- _Data provided_

---+---

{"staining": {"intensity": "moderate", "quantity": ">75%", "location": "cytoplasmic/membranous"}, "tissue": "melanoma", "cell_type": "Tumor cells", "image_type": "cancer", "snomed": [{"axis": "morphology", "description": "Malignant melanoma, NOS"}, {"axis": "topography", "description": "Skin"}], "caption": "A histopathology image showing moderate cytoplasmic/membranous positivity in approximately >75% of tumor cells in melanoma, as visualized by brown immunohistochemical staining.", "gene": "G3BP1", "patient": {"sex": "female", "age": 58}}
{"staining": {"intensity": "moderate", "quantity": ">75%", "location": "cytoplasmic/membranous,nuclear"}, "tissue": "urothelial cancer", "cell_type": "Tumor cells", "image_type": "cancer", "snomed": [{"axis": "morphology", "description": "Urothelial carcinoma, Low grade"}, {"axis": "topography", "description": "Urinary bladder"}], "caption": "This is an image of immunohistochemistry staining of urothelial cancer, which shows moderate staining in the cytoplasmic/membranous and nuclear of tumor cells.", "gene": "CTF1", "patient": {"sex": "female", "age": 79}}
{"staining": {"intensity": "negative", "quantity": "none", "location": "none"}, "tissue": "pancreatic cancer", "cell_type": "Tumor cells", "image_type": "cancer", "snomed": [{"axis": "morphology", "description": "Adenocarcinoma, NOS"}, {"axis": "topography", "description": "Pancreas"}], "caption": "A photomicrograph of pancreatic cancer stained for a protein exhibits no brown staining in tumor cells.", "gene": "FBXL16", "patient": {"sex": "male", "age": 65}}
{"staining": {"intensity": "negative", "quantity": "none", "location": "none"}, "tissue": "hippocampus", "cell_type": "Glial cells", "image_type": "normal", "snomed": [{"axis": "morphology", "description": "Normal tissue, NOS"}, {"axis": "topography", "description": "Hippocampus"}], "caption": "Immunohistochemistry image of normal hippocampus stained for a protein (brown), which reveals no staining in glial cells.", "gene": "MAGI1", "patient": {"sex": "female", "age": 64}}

---+---

- _What this task involves_
An exact transcription of the lines from the start of the listing through the line bearing "is an image" is the whole answer.

- _Task output_
{"staining": {"intensity": "moderate", "quantity": ">75%", "location": "cytoplasmic/membranous"}, "tissue": "melanoma", "cell_type": "Tumor cells", "image_type": "cancer", "snomed": [{"axis": "morphology", "description": "Malignant melanoma, NOS"}, {"axis": "topography", "description": "Skin"}], "caption": "A histopathology image showing moderate cytoplasmic/membranous positivity in approximately >75% of tumor cells in melanoma, as visualized by brown immunohistochemical staining.", "gene": "G3BP1", "patient": {"sex": "female", "age": 58}}
{"staining": {"intensity": "moderate", "quantity": ">75%", "location": "cytoplasmic/membranous,nuclear"}, "tissue": "urothelial cancer", "cell_type": "Tumor cells", "image_type": "cancer", "snomed": [{"axis": "morphology", "description": "Urothelial carcinoma, Low grade"}, {"axis": "topography", "description": "Urinary bladder"}], "caption": "This is an image of immunohistochemistry staining of urothelial cancer, which shows moderate staining in the cytoplasmic/membranous and nuclear of tumor cells.", "gene": "CTF1", "patient": {"sex": "female", "age": 79}}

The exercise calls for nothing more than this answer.